• 文本块
==========
可以看到，除了我们上传的指标，还多了两个指标 push_time_seconds 和 push_failure_time_seconds, 他们的作用就是用来表示上一次抓取成功/失败的时间。也会随之被 promethues 拉取到

同时也可以在 prometheus 后台查到这个指标

多行抛送

接下来我们尝试多行多标签的方式来抛送指标

cat <<EOF | curl --data-binary @- http://localhost:9091/metrics/job/my_test2/instance/my_test_instance
## HELP my_test2_http_requests_total Counter of HTTP requests.
# TYPE my_test2_http_requests_total counter
my_test2_http_requests_total{code="200",handler="/ready"} 74
my_test2_http_requests_total{code="200",handler="/reload"} 21
my_test2_http_requests_total{code="200",handler="/alerts"} 58
# HELP my_test2_go_goroutines Number of goroutines that currently exist.
# TYPE my_test2_go_goroutines gauge
my_test2_go_goroutines 43
EOF

后台可以查

文件抛送

我们可以基于文件来抛送

[root@VM-64-9-centos prometheus]# cat push-test.txt 
## HELP my_test3_http_requests_total Counter of HTTP requests.
# TYPE my_test3_http_requests_total counter
my_test3_http_requests_total{code="200",handler="/ready"} 5
my_test3_http_requests_total{code="500",handler="/reload"} 211
my_test3_http_requests_total{code="404",handler="/alerts"} 582
# HELP my_test3_go_goroutines Number of goroutines that currently exist.
# TYPE my_test3_go_goroutines gauge
my_test3_go_goroutines 99

[root@VM-64-9-centos prometheus]# curl -X POST --data-binary @push-test.txt http://localhost:9091/metrics/job/my_test3/instance/my_test3_instance

删除指标

我们可以通过删除标签，来移除该标签下的所有指标，比如我想将第二次抛送的 job=my_test2 和 instance=my_test_instance 下面的指标全部清掉，那么就是

1	curl -X DELETE http://localhost:9091/metrics/job/my_test2/instance/my_test_instance

这时候在后台就看不到这两个指标了

同时这时候在 prometheus 的后台也查不到这两个标签所对应的指标了。

通过这种方式才能彻底删除 Pushgateway 所代理的实例相关标签

接口 API

Pushgateway 提供了一些接口 API 和管理 API，用于更好的管理，比如查询当前的指标:

[root@VM-64-9-centos prometheus]# curl -X GET http://localhost:9091/api/v1/metrics
{
	"status": "success",
	"data": [{
		"labels": {
			"job": "my_test"
		},
		"last_push_successful": true,
		"my_test_name": {
			"time_stamp": "2022-12-14T14:37:21.928608787+08:00",
			"type": "UNTYPED",
			"metrics": [{
				"labels": {
					"instance": "",
					"job": "my_test"
				},
				"value": "1"
==========
• 所附列表
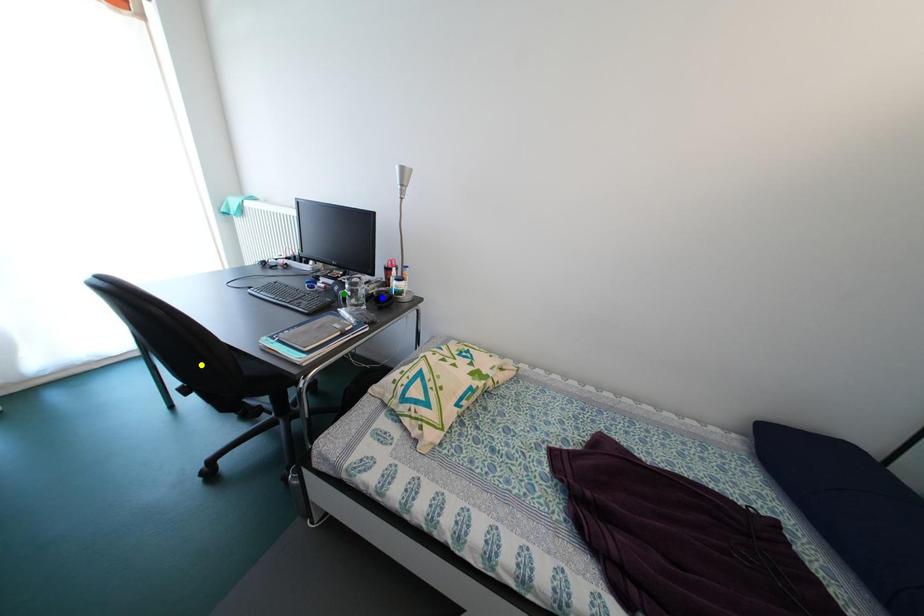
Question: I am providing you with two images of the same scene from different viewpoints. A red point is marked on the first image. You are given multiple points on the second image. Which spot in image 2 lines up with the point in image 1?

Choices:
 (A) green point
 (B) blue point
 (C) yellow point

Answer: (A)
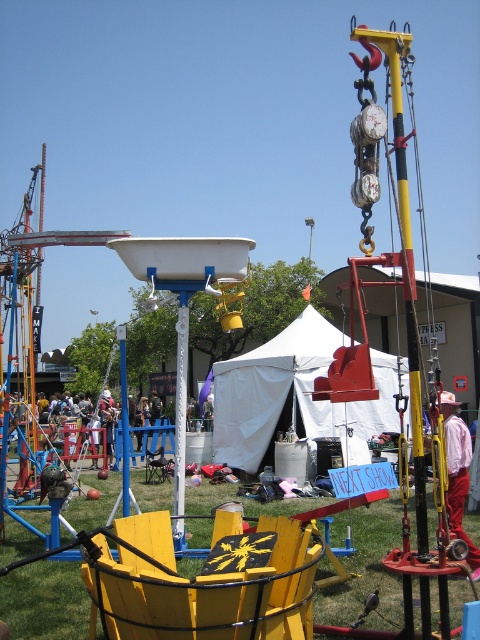
Question: Is white fabric tent at center positioned behind white cotton shirt at right?

Choices:
 (A) no
 (B) yes

Answer: (B)

Question: In this image, where is white fabric tent at center located relative to green grass at lower center?

Choices:
 (A) below
 (B) above

Answer: (B)

Question: Can you confirm if white cotton shirt at right is smaller than green grass at lower center?

Choices:
 (A) no
 (B) yes

Answer: (A)

Question: Among these points, which one is nearest to the camera?

Choices:
 (A) (310, 579)
 (B) (355, 504)
 (C) (459, 474)
 (D) (300, 321)

Answer: (A)

Question: Which of these objects is positioned closest to the yellow painted wood chair at lower center?

Choices:
 (A) white cotton shirt at right
 (B) white fabric tent at center

Answer: (A)

Question: Among these points, which one is farthest from the camera?

Choices:
 (A) (453, 465)
 (B) (373, 419)
 (C) (314, 512)
 (D) (278, 579)

Answer: (B)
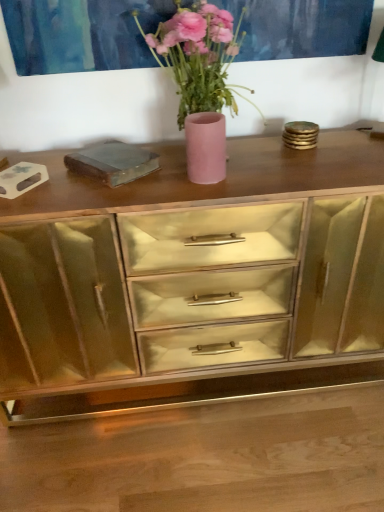
Question: From a real-world perspective, is matte pink vase at center physically located above or below pink matte vase at center?

Choices:
 (A) above
 (B) below

Answer: (B)

Question: From their relative heights in the image, would you say matte pink vase at center is taller or shorter than pink matte vase at center?

Choices:
 (A) short
 (B) tall

Answer: (A)

Question: Which object is the farthest from the gold mirrored cabinet at center?

Choices:
 (A) matte pink vase at center
 (B) pink matte vase at center

Answer: (B)

Question: Estimate the real-world distances between objects in this image. Which object is closer to the gold mirrored cabinet at center?

Choices:
 (A) pink matte vase at center
 (B) matte pink vase at center

Answer: (B)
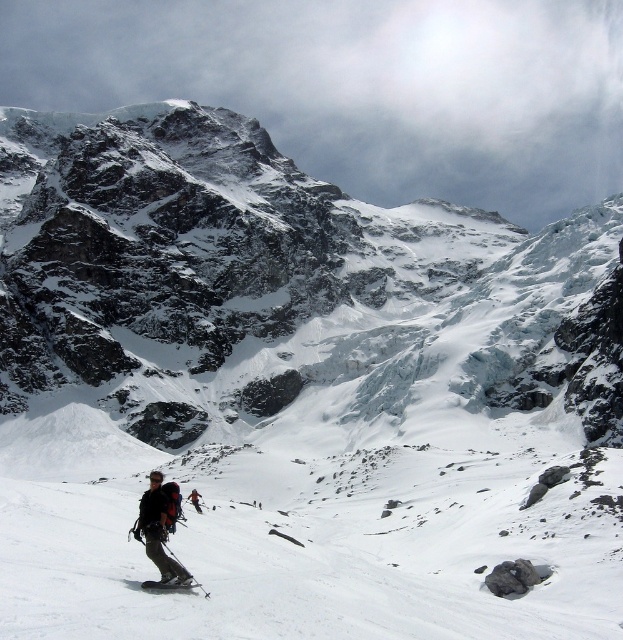
Question: Which is nearer to the dark gray ski suit at lower left?

Choices:
 (A) dark gray fabric backpack at lower center
 (B) black matte ski at lower center

Answer: (A)

Question: Which object is positioned farthest from the dark gray fabric backpack at lower center?

Choices:
 (A) dark gray ski suit at lower left
 (B) black matte ski at lower center

Answer: (A)

Question: Is dark gray fabric backpack at lower center bigger than black matte ski at lower center?

Choices:
 (A) yes
 (B) no

Answer: (A)

Question: Considering the real-world distances, which object is farthest from the black matte ski at lower center?

Choices:
 (A) dark gray fabric backpack at lower center
 (B) dark gray ski suit at lower left

Answer: (B)

Question: Can you confirm if black matte ski at lower center is wider than dark gray ski suit at lower left?

Choices:
 (A) no
 (B) yes

Answer: (B)

Question: Does dark gray fabric backpack at lower center have a smaller size compared to black matte ski at lower center?

Choices:
 (A) yes
 (B) no

Answer: (B)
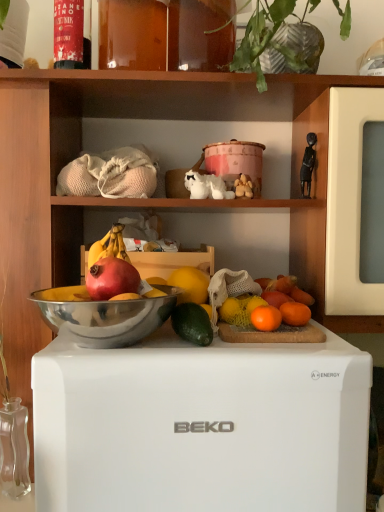
I want to click on unoccupied region to the right of green matte avocado at center, so click(303, 352).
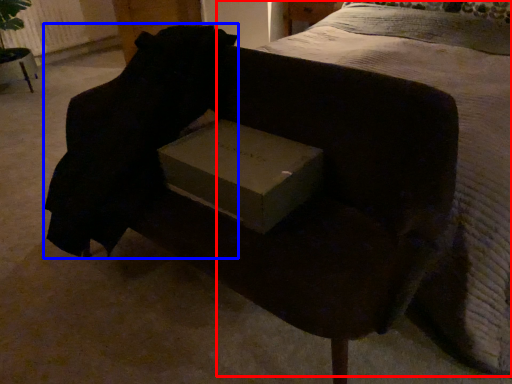
Question: Which object is closer to the camera taking this photo, bed (highlighted by a red box) or back (highlighted by a blue box)?

Choices:
 (A) bed
 (B) back

Answer: (A)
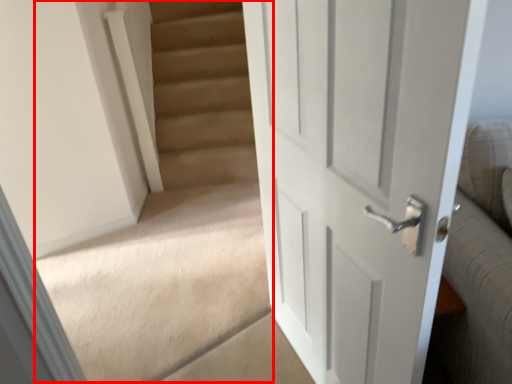
Question: In this image, where is stairwell (annotated by the red box) located relative to door?

Choices:
 (A) right
 (B) left

Answer: (B)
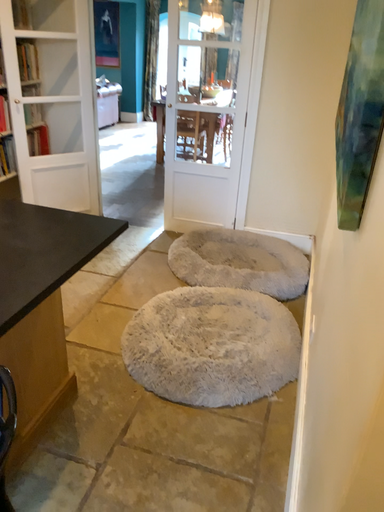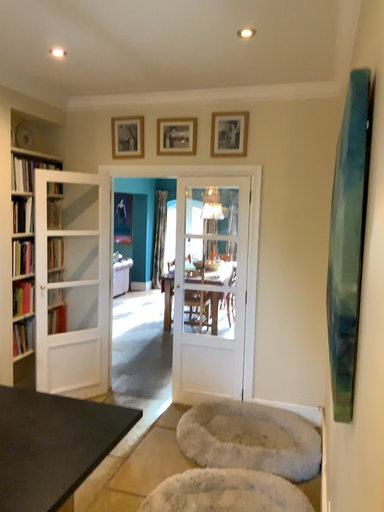
Question: Which way did the camera rotate in the video?

Choices:
 (A) rotated downward
 (B) rotated upward

Answer: (B)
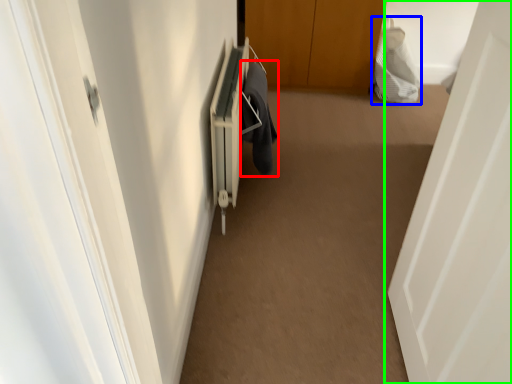
Question: Based on their relative distances, which object is farther from laundry (highlighted by a red box)? Choose from material (highlighted by a blue box) and door (highlighted by a green box).

Choices:
 (A) material
 (B) door

Answer: (A)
==========
能否把文本块中从“可以看到，除了我们上传的指标，还多了两个指标 push_time_seconds 和”往下一直到“my_test2_http_requests_total Counter of HTTP requests.”为止的全部内容原样照抄出来？ 上面的列表是另一份独立的材料，与文本块无关。

可以看到，除了我们上传的指标，还多了两个指标 push_time_seconds 和 push_failure_time_seconds, 他们的作用就是用来表示上一次抓取成功/失败的时间。也会随之被 promethues 拉取到

同时也可以在 prometheus 后台查到这个指标

多行抛送

接下来我们尝试多行多标签的方式来抛送指标

cat <<EOF | curl --data-binary @- http://localhost:9091/metrics/job/my_test2/instance/my_test_instance
## HELP my_test2_http_requests_total Counter of HTTP requests.